Among the records below, how many lines contain the word "high"? The answer is a single number.

▼▼▼

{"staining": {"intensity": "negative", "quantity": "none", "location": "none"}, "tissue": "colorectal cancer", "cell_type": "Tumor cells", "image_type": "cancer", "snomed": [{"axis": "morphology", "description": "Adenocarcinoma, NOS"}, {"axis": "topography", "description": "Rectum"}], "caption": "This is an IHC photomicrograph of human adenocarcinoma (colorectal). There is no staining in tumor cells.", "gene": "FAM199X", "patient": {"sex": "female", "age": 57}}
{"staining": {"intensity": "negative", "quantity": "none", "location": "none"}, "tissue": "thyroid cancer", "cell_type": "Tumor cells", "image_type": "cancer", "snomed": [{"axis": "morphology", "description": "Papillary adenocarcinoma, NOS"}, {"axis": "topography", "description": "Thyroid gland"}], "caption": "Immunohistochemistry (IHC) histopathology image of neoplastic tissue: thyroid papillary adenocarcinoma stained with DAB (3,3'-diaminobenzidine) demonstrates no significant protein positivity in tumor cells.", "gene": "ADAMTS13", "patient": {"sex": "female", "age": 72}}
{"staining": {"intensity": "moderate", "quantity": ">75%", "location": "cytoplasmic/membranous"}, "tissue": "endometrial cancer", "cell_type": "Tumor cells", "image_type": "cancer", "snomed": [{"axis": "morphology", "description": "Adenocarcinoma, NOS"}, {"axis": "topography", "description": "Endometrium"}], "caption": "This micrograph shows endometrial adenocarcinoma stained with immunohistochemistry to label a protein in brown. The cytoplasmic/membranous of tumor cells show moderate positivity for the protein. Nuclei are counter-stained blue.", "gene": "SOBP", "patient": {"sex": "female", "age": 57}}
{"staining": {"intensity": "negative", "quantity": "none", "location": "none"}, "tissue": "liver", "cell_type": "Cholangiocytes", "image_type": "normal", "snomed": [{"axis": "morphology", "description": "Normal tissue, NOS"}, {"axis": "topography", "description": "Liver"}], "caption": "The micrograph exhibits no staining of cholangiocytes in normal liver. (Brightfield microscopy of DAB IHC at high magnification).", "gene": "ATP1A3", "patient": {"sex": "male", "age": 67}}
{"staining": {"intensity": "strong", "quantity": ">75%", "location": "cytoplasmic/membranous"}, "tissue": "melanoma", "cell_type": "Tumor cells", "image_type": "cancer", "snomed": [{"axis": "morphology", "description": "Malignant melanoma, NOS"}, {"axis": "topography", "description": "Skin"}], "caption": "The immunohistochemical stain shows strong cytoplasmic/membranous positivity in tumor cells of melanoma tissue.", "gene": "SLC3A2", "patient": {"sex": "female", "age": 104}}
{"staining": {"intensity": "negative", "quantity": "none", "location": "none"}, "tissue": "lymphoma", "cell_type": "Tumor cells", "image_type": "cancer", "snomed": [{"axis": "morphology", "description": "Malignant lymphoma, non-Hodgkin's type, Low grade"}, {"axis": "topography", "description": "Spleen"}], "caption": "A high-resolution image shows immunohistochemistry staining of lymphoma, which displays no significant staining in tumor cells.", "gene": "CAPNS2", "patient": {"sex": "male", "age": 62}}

▲▲▲

PROBLEM SOLUTION: 2